With an Introduction by Jack Beatty
“We’re living in a sensitive age, Cuke, and I’m not altogether sure you’re fully attuned to it.” So says Irish-American politician Frank Skeffington—a cynical, corrupt 1950s mayor, and also an old-school gentleman who looks after the constituents of his New England city and enjoys their unwavering loyalty in return. But in our age of dynasties, mercurial social sensitivities, and politicians making love to the camera, Skeffington might as well be talking to us.

Not quite a roman á clef of notorious Boston mayor James Michael Curley, The Last Hurrah tells the story of Skeffington’s final campaign as witnessed through the eyes of his nephew, who learns a great deal about politics as he follows his uncle to fundraisers, wakes, and into smoke-filled rooms, ultimately coming—almost against his will—to admire the man. Adapted into a 1958 film starring Spencer Tracy and directed by John Ford (and which Curley tried to keep from being made), Edwin O’Connor’s opus reveals politics as it really is, and big cities as they really were. An expansive, humorous novel offering deep insight into the Irish-American experience and the ever-changing nature of the political machine, The Last Hurrah reveals political truths still true today: what the cameras capture is just the smiling face of the sometimes sordid business of giving the people what they want.

392 pages | 5 1/2 x 8 1/2 | © 1956, 2016



“The best novel about American politics and the best novel about Irish-Americans I have ever read. . . . A superb job of vigorous, humorous writing—funny, engaging, and tolerantly mellow. . . . So good, so enormously readable, and so authoritatively persuasive.”

New York Times

“Here, after a century of trying, is the first successful Irish-American novel. . . . Probably the funniest American book in a decade.”

New York Times

“A resounding success—vigorous, amusing, and brilliantly observed.”


“Here is a remarkably intelligent, informed, well-conceived, and highly readable story of the last campaign of a political boss, old style, in an unnamed but easily recognizable eastern city. . . . A splendid inside job on big city politics. It establishes O’Connor as one of our most gifted interpreters of American life.”

Chicago Tribune

“In today’s soulless, prefabricated, follow-the-polling-data political environment, The Last Hurrah is a reminder of where we came from and how we got here. . . . O’Connor’s marking of the end of an era is still relevant, prescient in its gloomy foretelling of cultural change. . . . The Last Hurrah is the rich story of personality- and class-driven politics, now footnotes in contemporary culture.”

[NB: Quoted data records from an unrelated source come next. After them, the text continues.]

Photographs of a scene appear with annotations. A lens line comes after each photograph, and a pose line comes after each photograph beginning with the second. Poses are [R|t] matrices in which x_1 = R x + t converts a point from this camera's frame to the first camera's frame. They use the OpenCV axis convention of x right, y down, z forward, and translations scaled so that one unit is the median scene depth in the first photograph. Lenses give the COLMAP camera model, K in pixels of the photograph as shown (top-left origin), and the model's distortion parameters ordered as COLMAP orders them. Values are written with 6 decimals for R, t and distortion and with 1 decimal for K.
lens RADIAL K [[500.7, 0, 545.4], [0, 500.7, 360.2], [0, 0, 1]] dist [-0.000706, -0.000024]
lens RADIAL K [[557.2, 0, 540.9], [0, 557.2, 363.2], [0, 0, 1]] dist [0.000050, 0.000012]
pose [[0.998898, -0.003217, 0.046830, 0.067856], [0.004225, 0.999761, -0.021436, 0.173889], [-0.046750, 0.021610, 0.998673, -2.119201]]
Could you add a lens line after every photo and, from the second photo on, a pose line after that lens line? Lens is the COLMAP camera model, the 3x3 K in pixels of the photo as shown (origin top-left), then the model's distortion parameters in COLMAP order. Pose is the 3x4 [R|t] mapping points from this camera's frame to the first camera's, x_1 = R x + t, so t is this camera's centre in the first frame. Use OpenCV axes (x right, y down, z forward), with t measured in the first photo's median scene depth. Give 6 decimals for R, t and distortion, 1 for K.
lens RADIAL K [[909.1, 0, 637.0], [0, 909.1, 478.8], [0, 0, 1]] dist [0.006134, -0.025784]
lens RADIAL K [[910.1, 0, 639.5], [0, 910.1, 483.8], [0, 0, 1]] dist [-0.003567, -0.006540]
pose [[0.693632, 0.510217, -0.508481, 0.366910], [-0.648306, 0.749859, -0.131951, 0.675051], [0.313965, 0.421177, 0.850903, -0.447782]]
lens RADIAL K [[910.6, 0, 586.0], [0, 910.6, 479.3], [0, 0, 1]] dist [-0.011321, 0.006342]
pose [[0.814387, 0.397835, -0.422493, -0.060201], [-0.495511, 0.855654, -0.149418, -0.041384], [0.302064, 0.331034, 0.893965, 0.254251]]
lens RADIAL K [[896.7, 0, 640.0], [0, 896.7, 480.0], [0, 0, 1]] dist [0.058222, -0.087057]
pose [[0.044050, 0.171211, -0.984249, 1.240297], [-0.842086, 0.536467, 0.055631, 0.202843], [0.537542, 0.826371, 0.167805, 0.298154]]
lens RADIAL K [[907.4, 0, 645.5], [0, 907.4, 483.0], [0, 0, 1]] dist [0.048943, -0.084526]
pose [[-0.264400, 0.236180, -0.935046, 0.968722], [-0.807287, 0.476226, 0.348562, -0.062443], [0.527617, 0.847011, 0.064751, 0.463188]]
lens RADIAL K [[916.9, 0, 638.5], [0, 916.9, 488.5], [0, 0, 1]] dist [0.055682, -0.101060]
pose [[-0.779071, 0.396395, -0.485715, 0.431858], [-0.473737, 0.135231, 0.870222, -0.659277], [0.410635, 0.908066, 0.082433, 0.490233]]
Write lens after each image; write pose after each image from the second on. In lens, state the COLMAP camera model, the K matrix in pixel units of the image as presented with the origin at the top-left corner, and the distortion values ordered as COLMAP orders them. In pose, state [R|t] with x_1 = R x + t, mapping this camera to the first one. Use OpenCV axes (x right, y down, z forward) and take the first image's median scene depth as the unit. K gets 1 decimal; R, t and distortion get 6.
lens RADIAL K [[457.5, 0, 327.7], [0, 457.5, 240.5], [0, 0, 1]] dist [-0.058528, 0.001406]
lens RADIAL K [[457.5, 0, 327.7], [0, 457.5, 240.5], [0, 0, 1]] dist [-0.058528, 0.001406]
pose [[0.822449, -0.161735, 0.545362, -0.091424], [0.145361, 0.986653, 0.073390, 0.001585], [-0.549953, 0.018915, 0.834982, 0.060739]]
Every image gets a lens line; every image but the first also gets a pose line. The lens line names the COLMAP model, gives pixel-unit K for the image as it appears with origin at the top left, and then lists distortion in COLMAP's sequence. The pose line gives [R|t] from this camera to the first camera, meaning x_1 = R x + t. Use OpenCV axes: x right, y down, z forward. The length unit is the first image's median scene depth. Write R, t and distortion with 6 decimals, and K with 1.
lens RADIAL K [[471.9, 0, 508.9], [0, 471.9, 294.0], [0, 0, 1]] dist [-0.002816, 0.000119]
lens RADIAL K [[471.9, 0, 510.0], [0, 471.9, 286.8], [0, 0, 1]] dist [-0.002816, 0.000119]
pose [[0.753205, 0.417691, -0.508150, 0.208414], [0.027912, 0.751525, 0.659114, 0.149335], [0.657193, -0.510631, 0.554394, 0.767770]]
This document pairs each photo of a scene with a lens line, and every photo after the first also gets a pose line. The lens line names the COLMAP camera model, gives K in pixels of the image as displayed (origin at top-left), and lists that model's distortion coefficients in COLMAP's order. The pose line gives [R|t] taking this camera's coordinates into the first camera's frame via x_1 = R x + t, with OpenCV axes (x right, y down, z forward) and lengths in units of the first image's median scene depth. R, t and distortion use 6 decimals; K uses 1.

Brian C. Mooney | Boston Globe

“Political novels aren’t what they used to be, no doubt because truth really is stranger than fiction nowadays. But three of the top-selling American political novels of the twentieth century, Allen Drury’s Advise and Consent, Edwin O’Connor’s The Last Hurrah, and Robert Penn Warren’s All the King’s Men, continue to be read and remembered to this day, doubtless in part because they were all turned into Hollywood movies. Alas, none of those movies was worthy of its source material. . . . Poets, Shelley wrote, are ‘the unacknowledged legislators of the world.’ I wouldn’t go that far, or anywhere near it. But when you consider how completely the pundit class failed to get the primaries right, I’d be more inclined to seek political wisdom in the pages of a novel.”

Terry Teachout | Wall Street Journal

“Take a breather from the daily pounding of politics and reflect: chaos, confusion, and gutter campaigning are not new. Settle for a while into fine American fiction for perspective. Great novelists define and hone truths of human experience often more sharply than the days’ debates. . . . Another poignant tale of American politics is The Last Hurrah by Edwin O’Connor. Set in an old and mainline northeastern city, the novel examines the dying days of machine politics when largess held voters in sway. Frank Skeffington, 72, believes he is entitled to one more term. His political compass loses its bearing against a young, charismatic challenger, void of political experience but adorned with war medals and good looks. O’Connor’s 1956 novel was prescient in portraying the impact television would have on politics. . . . It raises good questions about how religion, ethnicity, class and economics foster into political alliance—questions still relevant starting even at the city and county level.”

Davil Hall, winner of the Pulitzer Prize | Columbia Daily Herald

“Some book deliveries are EVER so much better than others. . . .”

Steve Donoghue

“In [The] Last Hurrah, the local political landscape has changed making . . . Frank Skeffington a sad anachronism, and, ultimately, the election loser. Both the book and the film offer quite a tutorial in ‘retail politics,’ as traditionally practiced, which Nate Bates for Mayor does, too. . . . One thing is certain. Without campaign finance reform of the sort advocated by Bernie Sanders and Jill Stein in their current presidential campaigns, there’ll be no last hurrah for big money in politics, in our city of 100,000 or anywhere else in America, anytime soon.”

Steve Early | Huffington Post

"A great and indispensable novel of old-style American politics."

Open Letters Monthly

"[One of] the top twenty books every Irish American should read. . . . This story of Frank Skeffington's final run for office gives a probing look into the Irish political machines."

Tom Deignan | Irish Central

“A character study of a seemingly irreconcilable but entirely believable figure: a corrupt swindler, incorrigible liar, empathetic friend, mercurial genius, and veritable man of the people. Skeffington’s success as an administrator is disputed, but the size of his character endears him even to his enemies.”

Pete Tosiello | Los Angeles Review of Books

“The absolutely winning production of this, the best reprint of 2016 includes a rollicking Introduction by Jack Beatty, an understated, smile-inducing new cover design, and of course the main event, O’Connor’s utterly masterful dark comedy of American politics, which is as funny and insightful today as it was the year it was written.”